• _Your instructions_
Quote the data below verbatim, line for line, but leave out the pictures.

• _The data_
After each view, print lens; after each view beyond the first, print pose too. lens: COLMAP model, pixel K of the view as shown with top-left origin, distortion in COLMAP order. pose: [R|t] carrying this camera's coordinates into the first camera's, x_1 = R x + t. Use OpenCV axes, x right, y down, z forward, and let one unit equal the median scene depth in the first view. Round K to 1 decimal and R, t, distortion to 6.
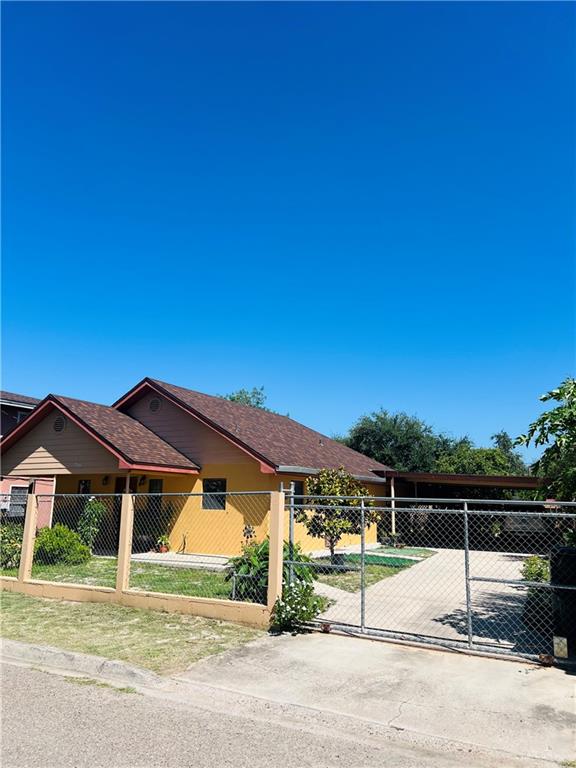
lens RADIAL K [[627.7, 0, 288.0], [0, 627.7, 384.0], [0, 0, 1]] dist [-0.004035, -0.000502]
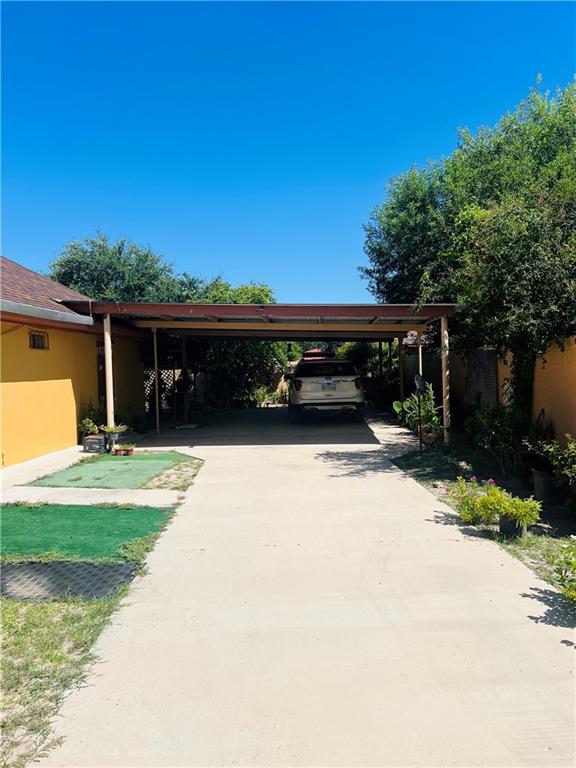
lens RADIAL K [[577.3, 0, 288.0], [0, 577.3, 384.0], [0, 0, 1]] dist [0.002758, 0.000301]
pose [[0.907619, -0.056964, 0.415911, 0.066724], [-0.032537, 0.978225, 0.204982, 0.066869], [-0.418531, -0.199578, 0.886002, 0.338935]]
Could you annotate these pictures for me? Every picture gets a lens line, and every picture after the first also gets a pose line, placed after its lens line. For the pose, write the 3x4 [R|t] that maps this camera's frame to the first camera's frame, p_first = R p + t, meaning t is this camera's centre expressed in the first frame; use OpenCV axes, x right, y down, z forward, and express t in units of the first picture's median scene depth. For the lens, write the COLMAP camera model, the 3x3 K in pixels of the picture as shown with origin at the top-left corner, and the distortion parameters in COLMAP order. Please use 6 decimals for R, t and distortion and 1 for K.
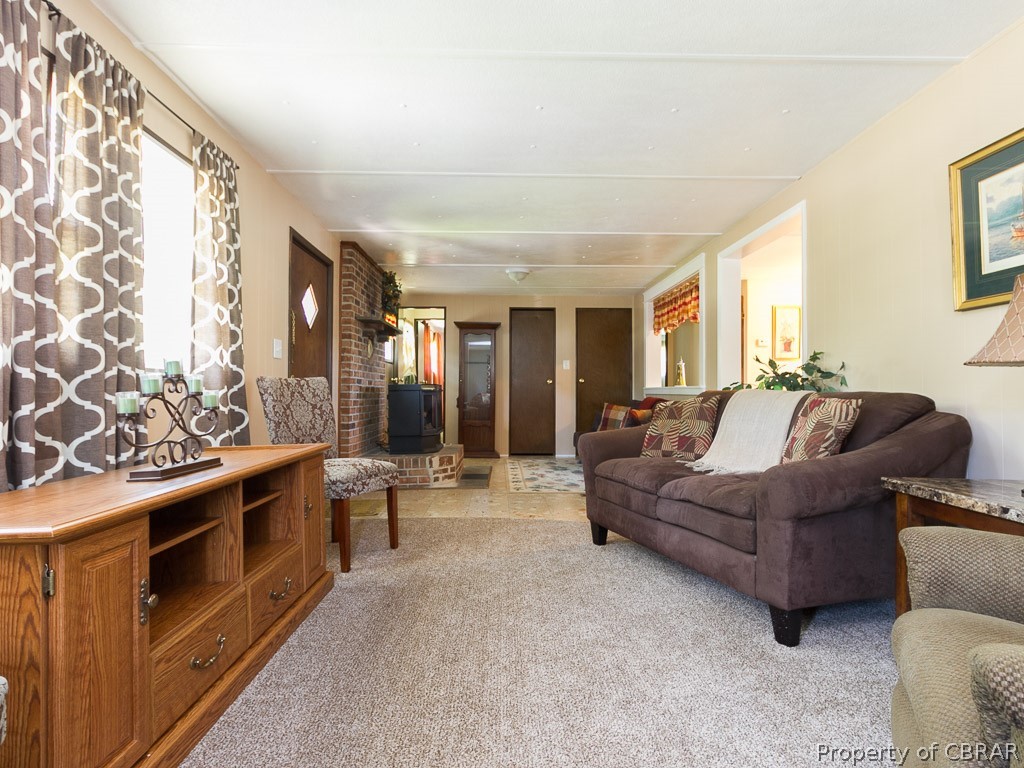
lens RADIAL K [[591.8, 0, 512.0], [0, 591.8, 384.0], [0, 0, 1]] dist [0.023434, -0.000024]
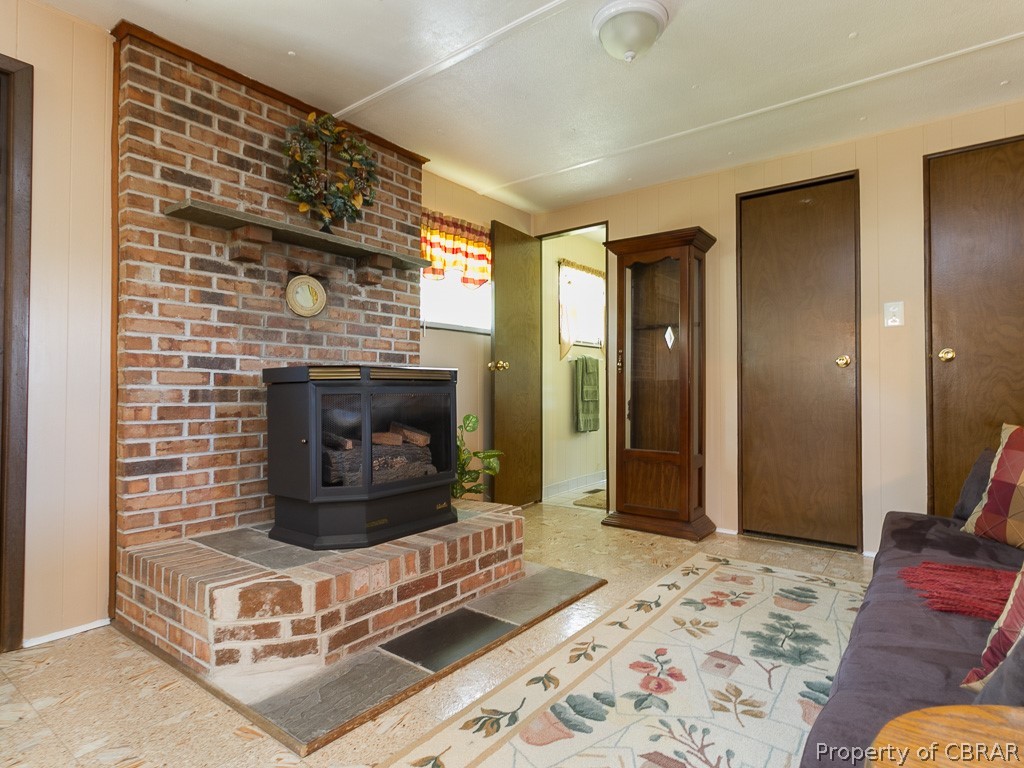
lens RADIAL K [[539.1, 0, 533.3], [0, 539.1, 376.6], [0, 0, 1]] dist [0.003285, -0.000502]
pose [[0.784898, -0.016894, -0.619395, 0.126249], [0.008822, 0.999832, -0.016091, 0.011294], [0.619563, 0.007165, 0.784915, 0.601389]]
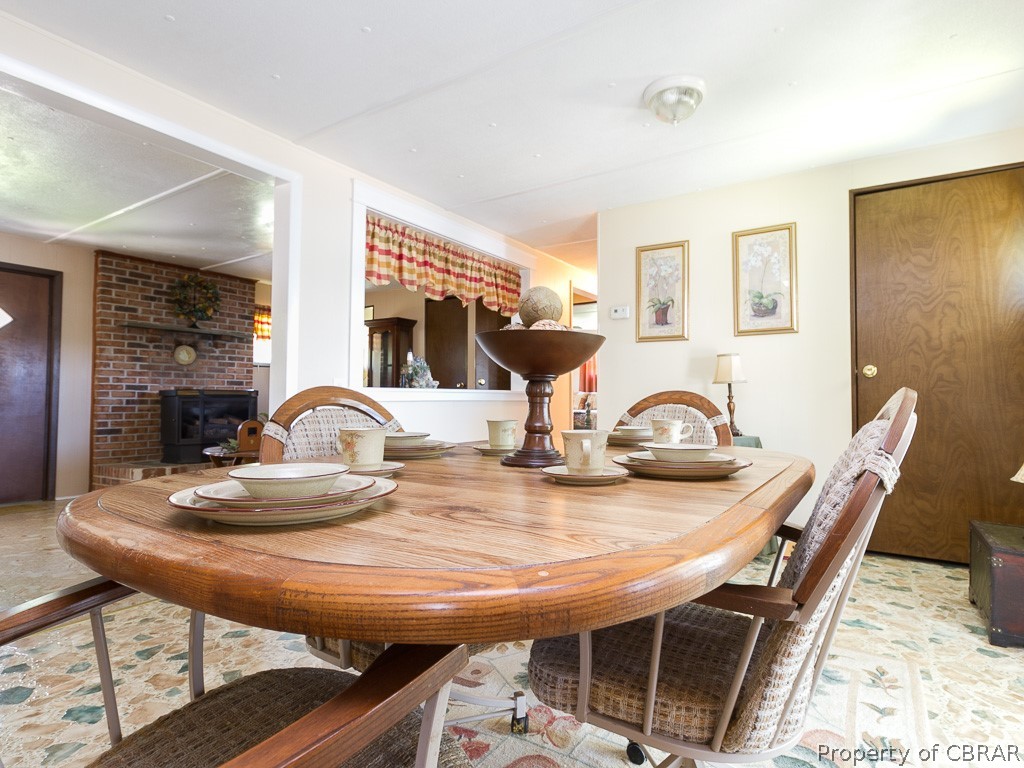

• _Task result_
After each view, print lens; after each view beyond the first, print pose too. lens: COLMAP model, pixel K of the view as shown with top-left origin, distortion in COLMAP order. pose: [R|t] carrying this camera's coordinates into the first camera's, x_1 = R x + t. Use OpenCV axes, x right, y down, z forward, and let one unit equal the median scene depth in the first view. Round K to 1 decimal and R, t, distortion to 6.
lens RADIAL K [[627.7, 0, 288.0], [0, 627.7, 384.0], [0, 0, 1]] dist [-0.004035, -0.000502]
lens RADIAL K [[577.3, 0, 288.0], [0, 577.3, 384.0], [0, 0, 1]] dist [0.002758, 0.000301]
pose [[0.907619, -0.056964, 0.415911, 0.066724], [-0.032537, 0.978225, 0.204982, 0.066869], [-0.418531, -0.199578, 0.886002, 0.338935]]
Could you annotate these pictures for me? Every picture gets a lens line, and every picture after the first also gets a pose line, placed after its lens line. For the pose, write the 3x4 [R|t] that maps this camera's frame to the first camera's frame, p_first = R p + t, meaning t is this camera's centre expressed in the first frame; use OpenCV axes, x right, y down, z forward, and express t in units of the first picture's median scene depth. For the lens, write the COLMAP camera model, the 3x3 K in pixels of the picture as shown with origin at the top-left corner, and the distortion parameters in COLMAP order. Please use 6 decimals for R, t and distortion and 1 for K.
lens RADIAL K [[591.8, 0, 512.0], [0, 591.8, 384.0], [0, 0, 1]] dist [0.023434, -0.000024]
lens RADIAL K [[539.1, 0, 533.3], [0, 539.1, 376.6], [0, 0, 1]] dist [0.003285, -0.000502]
pose [[0.784898, -0.016894, -0.619395, 0.126249], [0.008822, 0.999832, -0.016091, 0.011294], [0.619563, 0.007165, 0.784915, 0.601389]]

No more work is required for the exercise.